With renewed industry optimism, expectations are high. Suppliers—many who ponied up for large booth space several years ago—are nervously hoping for an ROI of strong buying activity and solid lead generation. Printers are coming to check out demonstrations of the newest, most productive machinery offerings available in the marketplace, as well as to attend educational seminars and network with their peers during what will be a nightly barrage of receptions, dinners and supplier-hosted parties.

And, for the multitude of printing operations branching out into value-added services, there will once again be large pavilions devoted to wide-format printing and mailing and fulfillment services. Coupled with a greatly expanded CONVERTING 05 presence, this year's PRINT show will also provide a greater opportunity for commercial shops to investigate whether package printing and converting capabilities might present new revenue streams.

But the show will serve an even greater opportunity. It's the one venue where attendees can check out hardware and software that falls outside their immediate purchasing needs—and comfort zones. Strictly offset printers can learn more about the newest toner-based digital printing offerings, some incorporating variable data printing capabilities, that are increasingly capturing a bigger piece of the short-run market.
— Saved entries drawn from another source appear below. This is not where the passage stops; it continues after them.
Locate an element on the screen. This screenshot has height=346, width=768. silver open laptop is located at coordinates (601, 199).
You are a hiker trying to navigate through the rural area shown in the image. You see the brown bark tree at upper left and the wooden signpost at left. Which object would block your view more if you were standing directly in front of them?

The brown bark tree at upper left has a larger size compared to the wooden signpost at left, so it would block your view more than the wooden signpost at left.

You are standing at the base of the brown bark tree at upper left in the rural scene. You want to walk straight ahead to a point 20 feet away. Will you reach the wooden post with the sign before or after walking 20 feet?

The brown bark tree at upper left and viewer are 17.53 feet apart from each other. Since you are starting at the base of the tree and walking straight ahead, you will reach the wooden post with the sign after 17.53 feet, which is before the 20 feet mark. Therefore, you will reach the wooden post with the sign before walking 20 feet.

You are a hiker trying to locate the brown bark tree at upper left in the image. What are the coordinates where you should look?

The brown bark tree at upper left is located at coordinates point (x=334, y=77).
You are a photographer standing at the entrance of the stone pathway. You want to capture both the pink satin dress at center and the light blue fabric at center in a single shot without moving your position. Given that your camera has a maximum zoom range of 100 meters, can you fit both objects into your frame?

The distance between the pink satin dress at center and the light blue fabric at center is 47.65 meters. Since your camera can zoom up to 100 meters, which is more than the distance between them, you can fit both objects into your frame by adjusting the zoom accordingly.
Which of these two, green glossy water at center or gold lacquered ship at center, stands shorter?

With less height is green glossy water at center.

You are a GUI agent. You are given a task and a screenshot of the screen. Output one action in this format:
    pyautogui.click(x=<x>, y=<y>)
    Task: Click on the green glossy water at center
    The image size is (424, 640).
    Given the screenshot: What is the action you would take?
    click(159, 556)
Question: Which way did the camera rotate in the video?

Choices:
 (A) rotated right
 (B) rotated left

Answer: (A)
In-line finishing capabilities for digital printing will also capture attendees' attention. And they'll see the continued advancement of ink-jet printing technology, which is predicted by many industry pundits (read "See the Unforeseen" on page 44) to be the next major area of development in coming years. Even more futuristic will be a special exhibit focused on RFID (Radio Frequency Identification) technology.

Highly efficient workflows, often with an emphasis placed on the JDF initiative, will also be a major theme pervading various exhibits. Despite some resistance among commercial printers to embrace the standard, industry suppliers are committed to making their new equipment offerings JDF-compatible, and will showcase the throughput gains that are possible. In the press and postpress arenas, the higher productivity achievable by installing new equipment (read "Getting Equipped to Compete" on page 80) that can often replace several older machines will be selling points constantly brought up on the show floor.

PRINT 05 & CONVERTING 05 may also mark a crossroads in our industry. This will most likely be the last time companies—like Heidelberg, for example, with a whopping 76,000-square-foot booth—commit to mega-booths in which they feel obligated to display their entire equipment lineups at a trade show. It will also serve as the major coming out party for newly integrated industry suppliers, such as Kodak, as the graphic arts industry continues to consolidate. Just a few more reasons to attend.